Personal information
- Born: 29 November 1979 (age 46) Brisbane, Queensland, Australia

Playing information
- Position: Fullback, Wing
Club
| Years | Team | Pld | T | G | FG | P |
| 2004–06 | Newcastle Knights | 16 | 5 | 0 | 0 | 20 |
- Source: As of 8 February 2019

= David Seage =

Australian rugby league footballer

David Seage (born 29 November 1979) is an Australian former professional rugby league footballer who last played for the Wynnum Manly Seagulls in the Queensland Cup. He previously played for the Newcastle Knights in the National Rugby League but was sidelined for most of his time there due to a horrific injury toll.

==Background==
He is related to a large range of Seages located around Australia, mostly in Queensland and NSW. Some Seage relatives are located in Redcliffe, and Bundaberg, in Queensland, and in NSW, suburbs on the North Shore of Sydney including, Killara, St Ives, Wahroonga, and Manly.

==Playing career==
Seage made his first grade debut for Newcastle in round 1 of the 2004 NRL season against Penrith at Penrith Park.

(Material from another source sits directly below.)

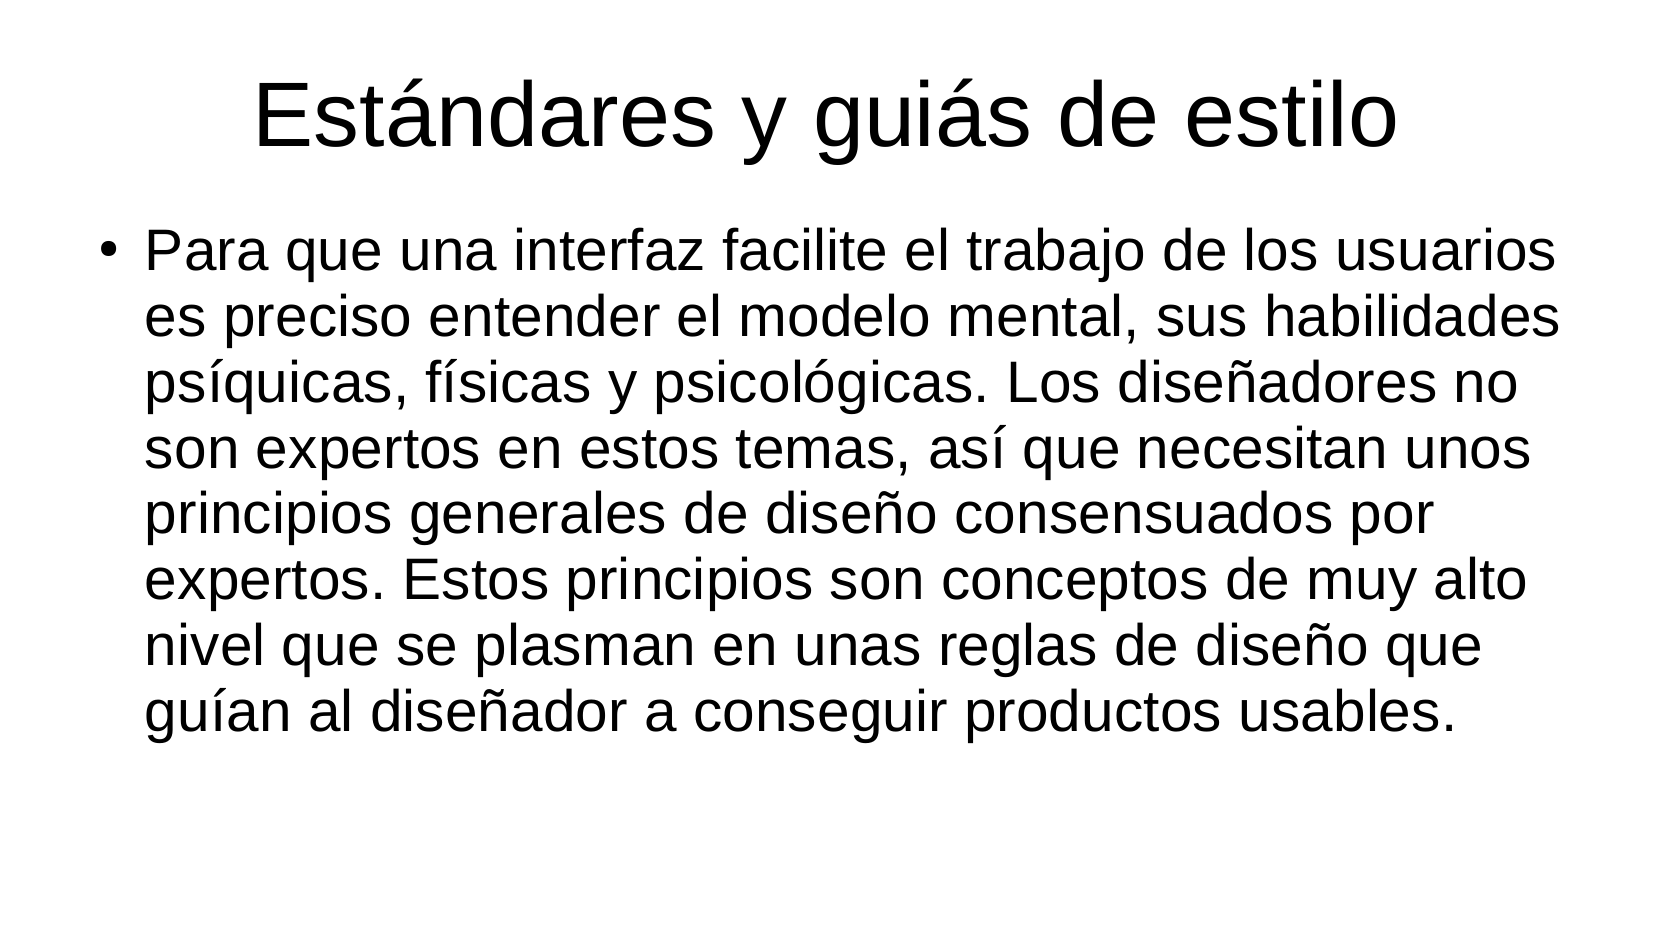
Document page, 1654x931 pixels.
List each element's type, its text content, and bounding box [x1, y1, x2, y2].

In the 2005 NRL season, Seage was limited to only five games for Newcastle as the club finished last.

In the 2006 NRL season, he played 8 games for the club including their qualifying final victory over Manly-Warringah in the 2006 finals series.

Seage is the Wynnum Manly Seagulls leading try scorer of all time. He scored a total of 78 tries in 138 games for the club in the Queensland Cup.